Once the clinic is upgraded, it will receive equipment for conducting blood analysis to determine the missing factor in a patient.
One of the major challenges in management of Hemophilia is the treatment cost. Currently, the factor concentrates available for use by Hemophilia patients are provided by donors.
Among the major donors are Novo Nordisk Hemophilia Association and World Federation of Hemophilia.
Mwakichako said the inherited blood disorders like Hemophilia and Sickle Cell remain the most expensive to manage.
“The Drugs and treatment is prohibitively high for patients who are financially challenged.
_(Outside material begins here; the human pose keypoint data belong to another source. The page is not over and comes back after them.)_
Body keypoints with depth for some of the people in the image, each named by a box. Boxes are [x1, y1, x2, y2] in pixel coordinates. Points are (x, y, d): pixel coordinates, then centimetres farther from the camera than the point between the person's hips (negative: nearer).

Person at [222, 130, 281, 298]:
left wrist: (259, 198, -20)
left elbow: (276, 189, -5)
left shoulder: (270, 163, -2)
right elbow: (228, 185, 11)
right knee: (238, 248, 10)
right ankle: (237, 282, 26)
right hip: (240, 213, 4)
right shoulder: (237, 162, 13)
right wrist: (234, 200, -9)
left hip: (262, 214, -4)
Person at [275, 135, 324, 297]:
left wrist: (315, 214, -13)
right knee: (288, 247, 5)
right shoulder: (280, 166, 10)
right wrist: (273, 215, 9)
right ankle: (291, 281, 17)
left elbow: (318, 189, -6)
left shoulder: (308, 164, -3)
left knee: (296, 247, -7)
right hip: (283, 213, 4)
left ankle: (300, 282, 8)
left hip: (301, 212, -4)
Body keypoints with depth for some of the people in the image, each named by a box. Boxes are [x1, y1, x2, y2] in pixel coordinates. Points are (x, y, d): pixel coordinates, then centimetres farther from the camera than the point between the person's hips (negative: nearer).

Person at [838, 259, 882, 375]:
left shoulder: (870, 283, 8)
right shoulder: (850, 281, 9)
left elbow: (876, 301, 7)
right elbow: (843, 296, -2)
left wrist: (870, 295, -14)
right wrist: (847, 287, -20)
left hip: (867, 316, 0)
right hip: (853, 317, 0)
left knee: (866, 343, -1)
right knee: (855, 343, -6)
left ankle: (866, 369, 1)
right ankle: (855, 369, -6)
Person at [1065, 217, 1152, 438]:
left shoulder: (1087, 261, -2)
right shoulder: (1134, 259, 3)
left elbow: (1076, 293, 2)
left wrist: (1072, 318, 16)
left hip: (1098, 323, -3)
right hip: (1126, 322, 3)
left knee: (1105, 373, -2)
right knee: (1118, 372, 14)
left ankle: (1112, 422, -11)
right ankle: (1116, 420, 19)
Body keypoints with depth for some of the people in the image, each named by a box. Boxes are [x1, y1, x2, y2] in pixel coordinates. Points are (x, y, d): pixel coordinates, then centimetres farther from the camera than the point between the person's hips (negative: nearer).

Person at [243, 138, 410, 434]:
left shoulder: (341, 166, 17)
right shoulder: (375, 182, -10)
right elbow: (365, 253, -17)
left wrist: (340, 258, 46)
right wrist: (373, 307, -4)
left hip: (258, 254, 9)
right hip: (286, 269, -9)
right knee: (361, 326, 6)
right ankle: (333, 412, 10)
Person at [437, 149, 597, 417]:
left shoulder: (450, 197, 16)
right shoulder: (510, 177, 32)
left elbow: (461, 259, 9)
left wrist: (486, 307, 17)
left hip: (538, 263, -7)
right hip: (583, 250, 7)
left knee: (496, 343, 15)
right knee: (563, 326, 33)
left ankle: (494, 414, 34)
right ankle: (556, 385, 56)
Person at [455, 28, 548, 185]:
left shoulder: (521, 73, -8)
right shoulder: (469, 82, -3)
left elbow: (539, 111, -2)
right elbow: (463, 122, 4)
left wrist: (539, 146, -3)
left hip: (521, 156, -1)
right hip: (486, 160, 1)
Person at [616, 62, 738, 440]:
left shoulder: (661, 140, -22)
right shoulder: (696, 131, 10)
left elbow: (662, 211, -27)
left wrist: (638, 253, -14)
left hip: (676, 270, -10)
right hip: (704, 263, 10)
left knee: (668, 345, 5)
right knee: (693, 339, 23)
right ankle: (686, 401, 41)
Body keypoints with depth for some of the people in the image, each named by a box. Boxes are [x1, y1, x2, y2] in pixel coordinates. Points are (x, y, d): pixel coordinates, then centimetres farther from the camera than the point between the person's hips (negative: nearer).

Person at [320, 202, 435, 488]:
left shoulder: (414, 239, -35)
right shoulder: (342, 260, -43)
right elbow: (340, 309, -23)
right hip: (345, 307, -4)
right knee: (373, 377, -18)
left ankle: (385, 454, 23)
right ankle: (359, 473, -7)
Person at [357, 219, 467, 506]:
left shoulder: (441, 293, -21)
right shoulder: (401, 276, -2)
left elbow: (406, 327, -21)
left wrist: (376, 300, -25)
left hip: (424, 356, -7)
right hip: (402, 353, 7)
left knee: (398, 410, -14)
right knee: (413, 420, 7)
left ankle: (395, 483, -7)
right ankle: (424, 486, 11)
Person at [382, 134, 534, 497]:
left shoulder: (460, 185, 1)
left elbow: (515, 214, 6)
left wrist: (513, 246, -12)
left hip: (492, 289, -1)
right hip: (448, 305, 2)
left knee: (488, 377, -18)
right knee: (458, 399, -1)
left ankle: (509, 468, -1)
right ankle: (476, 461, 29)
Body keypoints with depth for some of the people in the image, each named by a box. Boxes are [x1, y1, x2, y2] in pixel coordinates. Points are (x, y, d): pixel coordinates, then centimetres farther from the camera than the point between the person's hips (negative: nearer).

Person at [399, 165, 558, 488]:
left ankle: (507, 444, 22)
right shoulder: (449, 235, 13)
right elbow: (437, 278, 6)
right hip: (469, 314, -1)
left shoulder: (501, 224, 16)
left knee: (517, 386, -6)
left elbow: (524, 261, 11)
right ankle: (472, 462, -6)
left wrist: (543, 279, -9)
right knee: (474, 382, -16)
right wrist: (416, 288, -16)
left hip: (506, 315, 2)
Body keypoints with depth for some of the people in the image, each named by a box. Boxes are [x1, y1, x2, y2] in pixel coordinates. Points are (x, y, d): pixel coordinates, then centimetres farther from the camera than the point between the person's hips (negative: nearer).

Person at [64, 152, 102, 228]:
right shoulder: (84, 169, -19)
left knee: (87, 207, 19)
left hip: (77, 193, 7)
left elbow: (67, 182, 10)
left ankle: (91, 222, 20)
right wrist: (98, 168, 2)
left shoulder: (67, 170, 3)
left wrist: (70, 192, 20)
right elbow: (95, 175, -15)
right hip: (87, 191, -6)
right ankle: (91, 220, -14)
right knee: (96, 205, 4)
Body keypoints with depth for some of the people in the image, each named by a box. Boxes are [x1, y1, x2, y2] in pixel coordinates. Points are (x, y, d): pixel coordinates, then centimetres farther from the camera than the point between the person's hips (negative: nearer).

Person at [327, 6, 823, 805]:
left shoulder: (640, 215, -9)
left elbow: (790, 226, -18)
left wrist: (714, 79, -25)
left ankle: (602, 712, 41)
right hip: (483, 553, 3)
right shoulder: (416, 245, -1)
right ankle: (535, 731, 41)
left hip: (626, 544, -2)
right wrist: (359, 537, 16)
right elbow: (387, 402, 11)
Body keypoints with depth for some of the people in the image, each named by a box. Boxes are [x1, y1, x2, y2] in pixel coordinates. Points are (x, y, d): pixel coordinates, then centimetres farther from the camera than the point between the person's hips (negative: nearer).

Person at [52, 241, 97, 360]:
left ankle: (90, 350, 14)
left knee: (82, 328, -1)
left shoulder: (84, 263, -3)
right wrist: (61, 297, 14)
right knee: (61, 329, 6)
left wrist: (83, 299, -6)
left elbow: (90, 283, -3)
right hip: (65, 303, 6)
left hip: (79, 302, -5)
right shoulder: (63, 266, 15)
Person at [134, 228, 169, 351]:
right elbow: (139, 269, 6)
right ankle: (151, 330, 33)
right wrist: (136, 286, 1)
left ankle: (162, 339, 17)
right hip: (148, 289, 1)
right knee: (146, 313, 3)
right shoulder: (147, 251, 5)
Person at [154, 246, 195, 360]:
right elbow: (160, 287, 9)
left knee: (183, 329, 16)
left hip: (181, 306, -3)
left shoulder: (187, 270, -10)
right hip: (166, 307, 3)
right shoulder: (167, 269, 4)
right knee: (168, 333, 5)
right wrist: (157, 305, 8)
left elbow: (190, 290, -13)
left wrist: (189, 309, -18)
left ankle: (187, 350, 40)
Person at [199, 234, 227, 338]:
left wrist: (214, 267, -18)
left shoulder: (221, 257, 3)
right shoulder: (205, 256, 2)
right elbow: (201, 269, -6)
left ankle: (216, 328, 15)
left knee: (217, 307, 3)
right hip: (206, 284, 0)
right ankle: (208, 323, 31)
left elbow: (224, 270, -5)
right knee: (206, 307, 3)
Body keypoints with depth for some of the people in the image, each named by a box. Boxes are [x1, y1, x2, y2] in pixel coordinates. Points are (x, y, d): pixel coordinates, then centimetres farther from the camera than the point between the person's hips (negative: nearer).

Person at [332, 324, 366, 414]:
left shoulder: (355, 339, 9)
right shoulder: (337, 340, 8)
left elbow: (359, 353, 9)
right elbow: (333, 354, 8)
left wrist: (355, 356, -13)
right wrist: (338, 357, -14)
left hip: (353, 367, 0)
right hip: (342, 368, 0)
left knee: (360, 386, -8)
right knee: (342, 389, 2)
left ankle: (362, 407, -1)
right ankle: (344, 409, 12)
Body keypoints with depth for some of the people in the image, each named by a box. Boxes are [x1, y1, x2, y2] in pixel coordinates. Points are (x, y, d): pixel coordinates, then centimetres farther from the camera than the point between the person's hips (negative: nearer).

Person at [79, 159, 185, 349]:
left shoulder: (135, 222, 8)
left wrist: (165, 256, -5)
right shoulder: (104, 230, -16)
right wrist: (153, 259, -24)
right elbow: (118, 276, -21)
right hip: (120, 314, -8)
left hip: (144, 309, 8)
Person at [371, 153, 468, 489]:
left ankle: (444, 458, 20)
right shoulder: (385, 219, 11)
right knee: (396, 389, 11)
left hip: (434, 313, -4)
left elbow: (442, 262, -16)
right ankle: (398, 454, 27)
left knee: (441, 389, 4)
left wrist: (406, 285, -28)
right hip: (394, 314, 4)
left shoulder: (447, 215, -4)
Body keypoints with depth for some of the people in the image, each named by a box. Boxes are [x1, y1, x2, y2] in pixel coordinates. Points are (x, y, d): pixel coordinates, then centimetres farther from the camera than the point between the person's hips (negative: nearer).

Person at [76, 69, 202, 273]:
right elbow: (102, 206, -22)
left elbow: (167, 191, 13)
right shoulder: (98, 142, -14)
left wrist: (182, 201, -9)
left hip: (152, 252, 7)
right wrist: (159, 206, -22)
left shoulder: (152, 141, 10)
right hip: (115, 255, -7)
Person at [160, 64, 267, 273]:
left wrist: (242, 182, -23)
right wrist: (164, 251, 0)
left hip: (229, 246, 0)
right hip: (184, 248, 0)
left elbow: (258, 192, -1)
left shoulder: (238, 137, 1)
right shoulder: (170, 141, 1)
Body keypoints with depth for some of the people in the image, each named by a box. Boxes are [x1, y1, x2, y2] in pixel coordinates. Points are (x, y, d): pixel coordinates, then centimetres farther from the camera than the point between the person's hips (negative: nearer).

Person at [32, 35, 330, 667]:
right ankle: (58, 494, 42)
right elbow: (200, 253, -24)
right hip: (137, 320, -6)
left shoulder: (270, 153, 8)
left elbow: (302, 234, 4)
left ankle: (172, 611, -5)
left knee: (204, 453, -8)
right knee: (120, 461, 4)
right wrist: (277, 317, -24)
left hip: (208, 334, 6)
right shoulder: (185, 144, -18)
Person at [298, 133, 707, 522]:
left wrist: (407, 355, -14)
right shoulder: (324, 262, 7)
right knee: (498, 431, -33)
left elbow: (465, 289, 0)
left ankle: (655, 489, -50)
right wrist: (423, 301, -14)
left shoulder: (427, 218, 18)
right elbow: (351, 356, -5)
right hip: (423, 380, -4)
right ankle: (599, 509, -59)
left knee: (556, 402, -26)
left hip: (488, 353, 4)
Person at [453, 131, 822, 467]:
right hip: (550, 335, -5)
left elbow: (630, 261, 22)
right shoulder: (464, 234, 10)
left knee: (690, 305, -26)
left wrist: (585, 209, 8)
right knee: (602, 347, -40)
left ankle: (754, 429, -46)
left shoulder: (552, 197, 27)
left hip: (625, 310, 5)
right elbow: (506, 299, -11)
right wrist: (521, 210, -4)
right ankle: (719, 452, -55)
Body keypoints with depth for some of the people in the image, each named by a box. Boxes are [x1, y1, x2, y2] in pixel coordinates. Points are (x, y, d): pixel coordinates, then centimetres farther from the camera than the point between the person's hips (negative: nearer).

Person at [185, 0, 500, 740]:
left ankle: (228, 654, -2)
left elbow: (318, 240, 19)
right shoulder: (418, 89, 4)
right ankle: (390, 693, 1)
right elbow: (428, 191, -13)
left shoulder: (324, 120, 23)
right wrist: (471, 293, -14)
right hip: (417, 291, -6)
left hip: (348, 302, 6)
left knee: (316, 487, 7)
The government should step in and make this treatment free,” she said.
There have been efforts to have the government through the Ministry of Health to pay more attention to Hemophilia and other inherited blood disorders.
In June 2019, nominated Member of Parliament (MP) representing Persons with Disability, David Ole Sankok, presented a petition in parliament seeking to have treatment of Hemophilia upgraded.
He argued that the blood clotting factors by donors only covered 30 per cent of the total amount needed by the 750 hemophilic patients which forced most patients to undergo expensive procedures, including blood transfusions.
He requested the Ministry of Health to recognize the factors as essential for hemophilic patients which would allow Kenya Medical Supplies Authority (KEMSA) to procure the life-saving product.
The MP asked the government to open more Hemophilia Treatment Centres and classify the condition as a disability for recognition by the National Council for Persons Living with Disabilities.
He called National Hospital Insurance Fund (NHIF) to cover the treatment of Hemophilia to ease the economic burden of the patient.
The government responded. In April last year, the Cabinet Secretary for Health, Mutahi Kagwe, formed The National Advisory Committee To Advice and Oversee The Supply and Utilization of Blood and Blood Products.
Amongst the gazetted names for committee members is a renowned Hematologist, Dr.Kibet Shikuku, who is the current Chief Executive Officer of KHA.
The Committee will hand over its final report this month. It is expected, amongst the recommendations, will be modalities and government interventions for the management of Hemophilia conditions.